He told a follow-up story about a time he ran into Tkachuk while in St. Louis. He didn’t specify when this story occurred but shared what Matthew thought of the interview.
“I was out in St. Louis and ran into Matt,” MacTavish reveals. He then said that Tkachuk said this to his Dad (Keith Tkachuk), “I told my Dad when I left your house, ‘this is the team that I think is going to draft me. I’d love to play here.’”
Fortunately (or unfortunately), Calgary drafted Tkachuk and eventually traded him to the Panthers. Instead of drafting Tkachuk, the Oilers picked up Finnish forward Jesse Puljujarvi.
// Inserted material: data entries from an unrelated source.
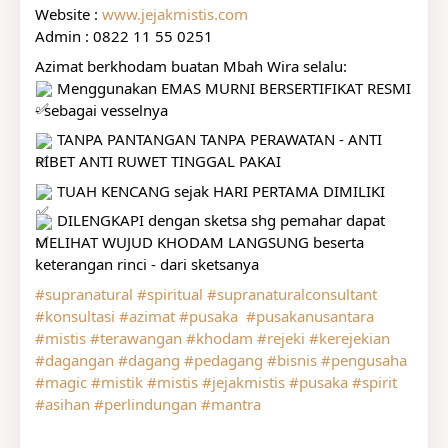
Website : 
www.jejakmistis.com
Admin : 0822 11 55 0251
Azimat berkhodam buatan Mbah Wira selalu:
 Menggunakan EMAS MURNI BERSERTIFIKAT RESMI 
- sebagai vesselnya
 TANPA PANTANGAN TANPA PERAWATAN - ANTI 
RIBET ANTI RUWET TINGGAL PAKAI
 TUAH KENCANG sejak HARI PERTAMA DIMILIKI
 DILENGKAPI dengan sketsa shg pemahar dapat 
MELIHAT WUJUD KHODAM LANGSUNG beserta 
keterangan rinci - dari sketsanya
#supranatural
#spiritual
#supranaturalconsultant
#konsultasi
#azimat
#pusaka
#pusakanusantara
#mistis
#terawangan
#khodam
#rejeki
#kerejekian
#dagangan
#dagang
#pedagang
#bisnis
#pengusaha
#magic
#mistik
#mistis
#jejakmistis
#pusaka
#spirit
#asihan
#perlindungan
#mantra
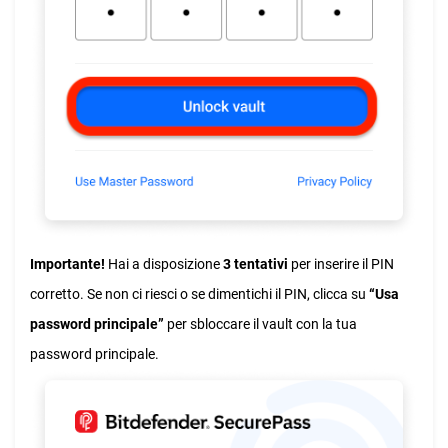
Importante!
Hai a disposizione
3 tentativi
per inserire il PIN
corretto. Se non ci riesci o se dimentichi il PIN, clicca su
“Usa
password principale”
per sbloccare il vault con la tua
password principale.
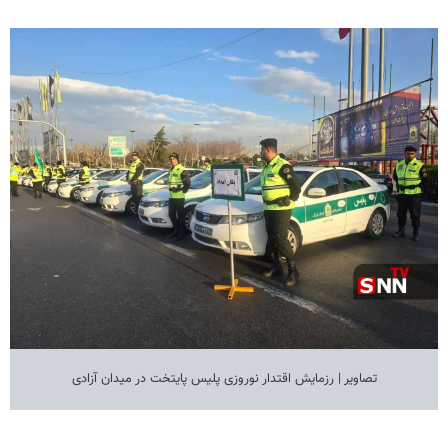
تصاویر | رزمایش اقتدار نوروزی پلیس پایتخت در میدان آزادی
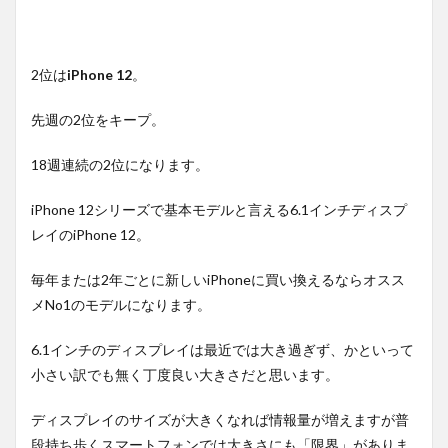
2位は
iPhone 12
。
先週の2位をキープ。
18週連続の2位になります。
iPhone 12シリーズで基本モデルと言える6.1インチディスプ
レイのiPhone 12。
毎年または2年ごとに新しいiPhoneに買い換えるならオスス
メNo1のモデルになります。
6.1インチのディスプレイは最近では大き過ぎず、かといって
小さい訳でも無く丁度良い大きさだと思います。
ディスプレイのサイズが大きくなれば情報量が増えますが普
段持ち歩くスマートフォンでは大きさにも「限界」がありま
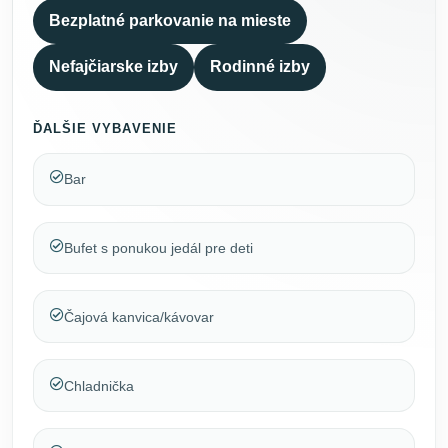
Bezplatné parkovanie na mieste
Nefajčiarske izby
Rodinné izby
ĎALŠIE VYBAVENIE
Bar
Bufet s ponukou jedál pre deti
Čajová kanvica/kávovar
Chladnička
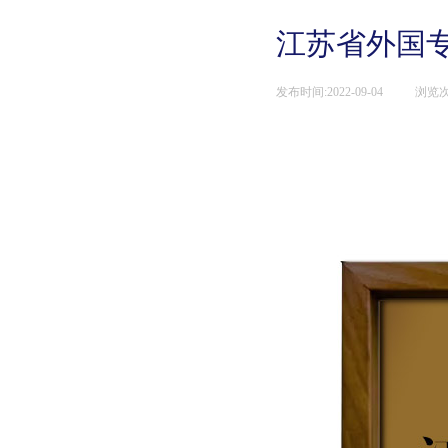
江苏省外国
发布时间:
2022-09-04
|
浏览次
|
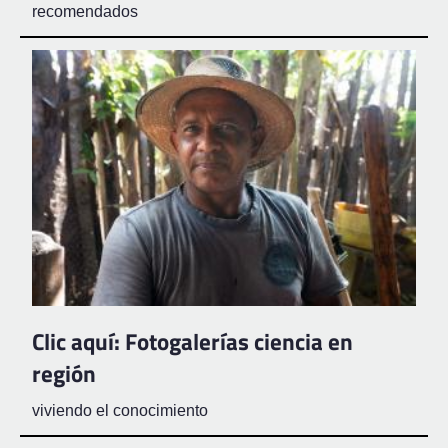
recomendados
Clic aquí: Fotogalerías ciencia en
región
viviendo el conocimiento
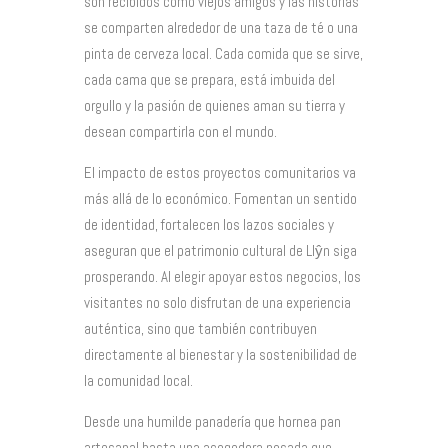
son recibidos como viejos amigos y las historias
se comparten alrededor de una taza de té o una
pinta de cerveza local. Cada comida que se sirve,
cada cama que se prepara, está imbuida del
orgullo y la pasión de quienes aman su tierra y
desean compartirla con el mundo.
El impacto de estos proyectos comunitarios va
más allá de lo económico. Fomentan un sentido
de identidad, fortalecen los lazos sociales y
aseguran que el patrimonio cultural de Llŷn siga
prosperando. Al elegir apoyar estos negocios, los
visitantes no solo disfrutan de una experiencia
auténtica, sino que también contribuyen
directamente al bienestar y la sostenibilidad de
la comunidad local.
Desde una humilde panadería que hornea pan
artesanal hasta una acogedora posada que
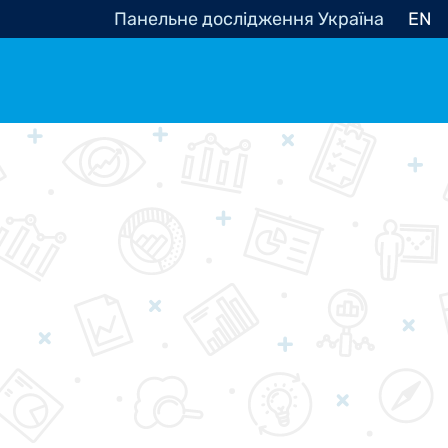
Панельне дослідження Україна
EN
e, občanská společnost
Politické - Ostatní
nomické - Ostatní
ní - Různé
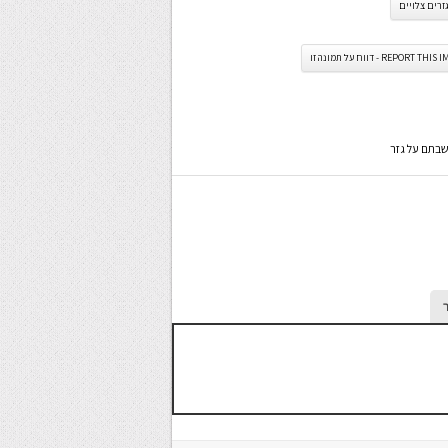
זרים צלויים
REPORT TH - דווח על תמונה זו
שבתם על גזר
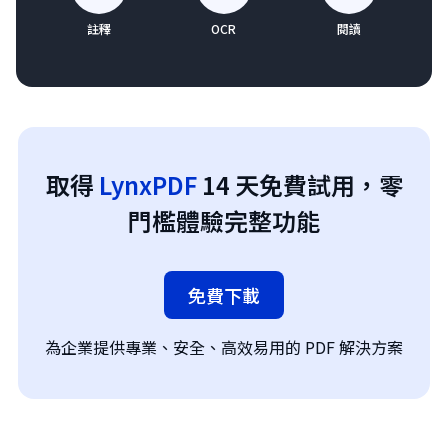
註釋
OCR
閱讀
取得
LynxPDF
14 天免費試用，零
門檻體驗完整功能
免費下載
為企業提供專業、安全、高效易用的 PDF 解決方案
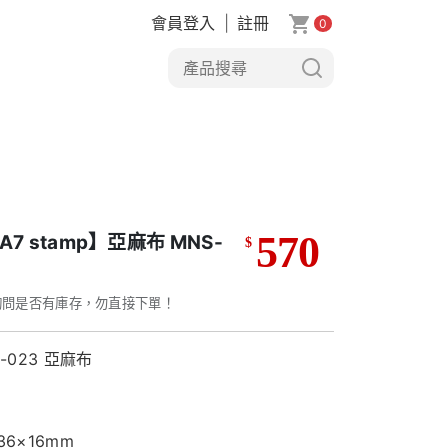
會員登入
|
註冊
0
570
A7 stamp】亞麻布 MNS-
$
3
詢問是否有庫存，勿直接下單！
-023 亞麻布
36×16mm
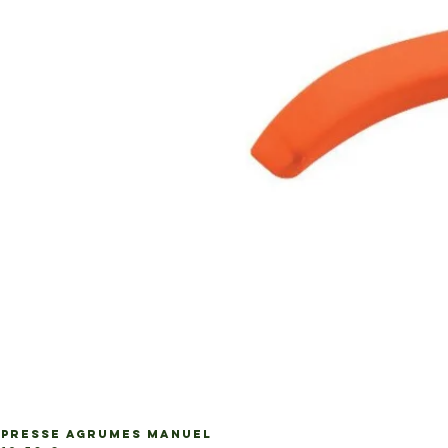
PRESSE AGRUMES MANUEL
Ap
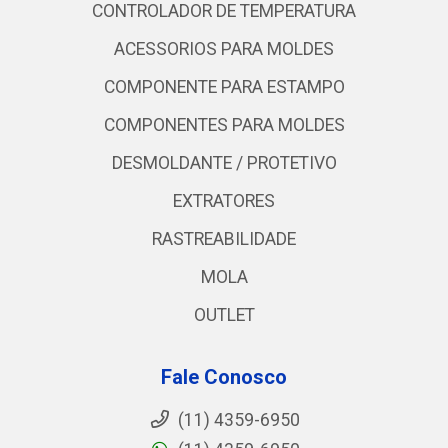
CONTROLADOR DE TEMPERATURA
ACESSORIOS PARA MOLDES
COMPONENTE PARA ESTAMPO
COMPONENTES PARA MOLDES
DESMOLDANTE / PROTETIVO
EXTRATORES
RASTREABILIDADE
MOLA
OUTLET
Fale Conosco
(11) 4359-6950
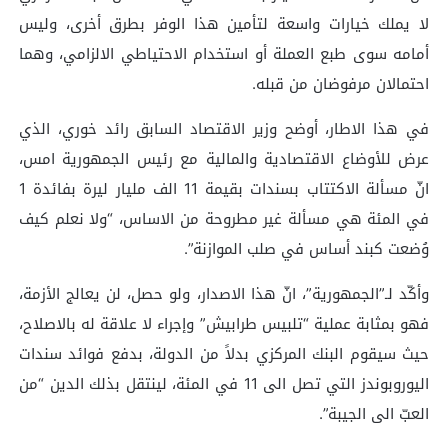
لا يملك خيارات واسعة لتأمين هذا الوفر بطرق أخرى، وليس
أمامه سوى طبع العملة أو استخدام الاحتياطي الالزامي، وهما
احتمالان مرفوضان من قبله.
في هذا الاطار، أوضح وزير الاقتصاد السابق رائد خوري، الذي
عرض للأوضاع الاقتصادية والمالية مع رئيس الجمهورية امس،
انّ مسألة الاكتتاب بسندات بقيمة 11 الف مليار ليرة بفائدة 1
في المئة هي مسألة غير مطروحة من الاساس، “ولا نعلم كيف
وُضعت كبند أساس في صلب الموازنة”.
وأكّد لـ”الجمهورية”، انّ هذا الاصدار، ولو حصل، لن يعالج الأزمة،
فهو بمثابة عملية “تلبيس طرابيش” وإجراء لا علاقة له بالاصلاح،
حيث سيقوم البنك المركزي بدلاً من الدولة، بدفع فوائد سندات
اليوروبوندز التي تصل الى 11 في المئة، لينتقل بذلك الدين “من
العبّ الى الجيبة”.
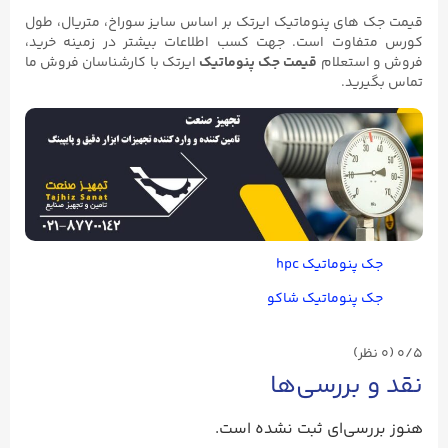
قیمت جک های پنوماتیک ایرتک بر اساس سایز سوراخ، متریال، طول
کورس متفاوت است. جهت کسب اطلاعات بیشتر در زمینه خرید،
فروش و استعلام
قیمت جک پنوماتیک
ایرتک با کارشناسان فروش ما
تماس بگیرید.
جک پنوماتیک hpc
جک پنوماتیک شاکو
0/5
(۰ نظر)
نقد و بررسی‌ها
هنوز بررسی‌ای ثبت نشده است.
“We had the misfortune of having Puljujarvi fall to us,” MacTavish explained. “Because we were going to take Sergachev. There was a big discussion between Sergachev and Tkachuk. It was almost a positional bias at the time to get a defenseman.”
“But there was plenty of support for Matt.”
There was so much support that someone not in the organization urged the team to select him in the first round of the draft.
Stauffer recalled when current Oilers coach Kris Knoblauch contacted the Oilers Now host to give him his thoughts.
“Kris Knoblauch texted me when the draft lottery results came in,” Stauffer revealed. He reportedly said to Stauffer, “you guys have to take Tkachuk at 4. He’s an absolute pain…and he’s got a lot of skill.”
It’s tough to imagine what the Oilers would have looked like if they had gone in this direction. Either way, Mikhail Sergachev and Tkachuk have become full-time NHLers, while Puljujarvi is still looking to see where he fits.
Now the Oilers can only dream of what could have been and look to the future, hindsight be damned.